Greg menjelaskan, ketika Gus Dur berbicara di arena muktamar, dia tidak menyinggung kunjungannya itu. Dia juga tak merasa perlu memperkuat kesan bahwa Syekh Yasin telah merestuinya untuk jabatan kedua. Terlebih, media massa juga telah ramai memberitakan kunjungannya ke Saudi itu.
Dibuka Soeharto
Kendati menjelang November itu hubungan Gus Dur dan Presiden Soeharto kembali renggang, tetapi penguasa Cendana agaknya masih membutuhkan dukungan Nahdlatul Ulama. Hal itu dibuktikan dengan kehadiran Soeharto untuk membuka Muktamar NU di Yogyakarta. Soeharto tidak sendiri. Menurut Greg, turut hadir Mendagri Rudini, Sesneg Moerdiono, Menhan Benny Moerdan, dan Panglima ABRI Try Soetrisno.

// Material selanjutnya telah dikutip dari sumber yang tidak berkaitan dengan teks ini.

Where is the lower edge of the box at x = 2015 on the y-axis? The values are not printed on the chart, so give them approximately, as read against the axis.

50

Semuanya menyampaikan pidato panjang. Buku ‘Jejak Langkah Pak Harto 21 Maret 1988 -11 Maret 1993’ menyebutkan, Seoharto dalam pidatonya menekankan penguasaan dan penerapan ilmu pengetahuan dan teknologi perlu dilandasi dan diimbangi dengan moral dan idealisme yang luhur. Seperti segi-segi keagamaan dan kepercayaan, etik dan budaya, segi-segi kemanusiaan, solidaritas sosial, dan segi-segi lainnya.

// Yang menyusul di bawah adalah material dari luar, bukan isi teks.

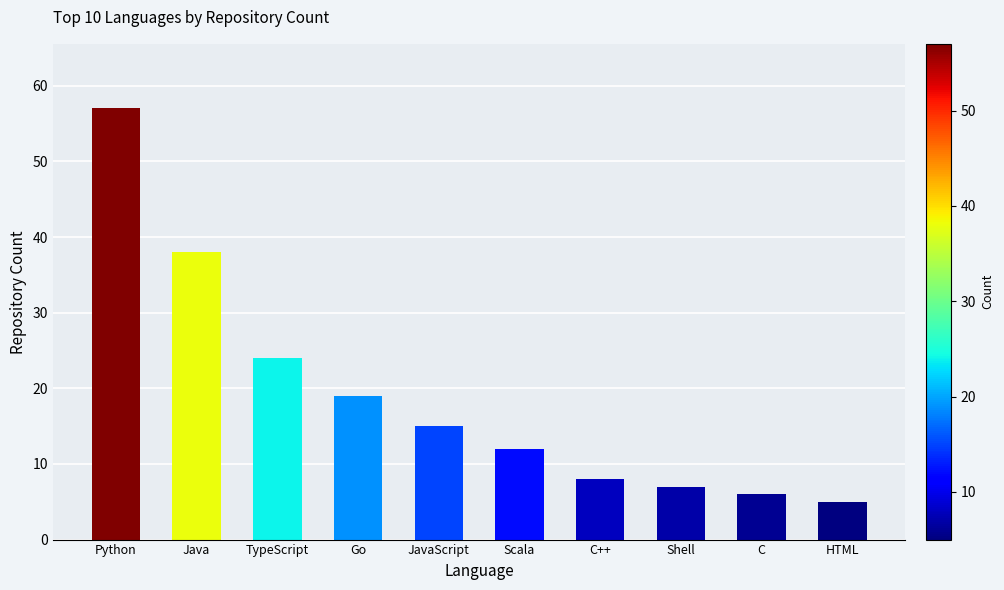

What is the average value?

19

Pidato Try Soetrisno juga menyita perhatian. Sebagai seorang muslim santri, jenderal dari Korps Zeni itu tidak mengecewakan karena pidatonya ditaburi ungkapan-ungkapan Arab dan kutipan ayat-ayat Alquran dan hadits. “Ketika Try selesai pidato, hadirin spontan melantunkan Salawat Badar,” kata Greg.
Muktamar berlangsung panas. Gus Dur dan Kiai Siddiq menghadapi saingan ketat dari lawan-lawannya yang dimotori Kiai Asád, Idham Chalid, dan Yusuf Hasyim. Nama terakhir tak lain adalah paman Gus Dur.
Dalam persaingan untuk posisi Rais Aam, Kiai Siddiq mengalahkan Idham Chalid dengan 118 suara melawan 116 suara. Kiai Siddiq unggul tipis hanya dengan berselisih 2 suara. Adapun saingan utama Gus Dur yakni Yusuf Hasyim.
Tapi apa mau dikata, Yusuf Hasyim gagal mendapatkan 40 suara cabang yang dipersyaratkan sehingga gagal dalam persaingan babak kedua. Alhasil, Gus Dur mulus terpilih sebagai Ketua Umum PBNU (tanfidziah) secara aklamasi.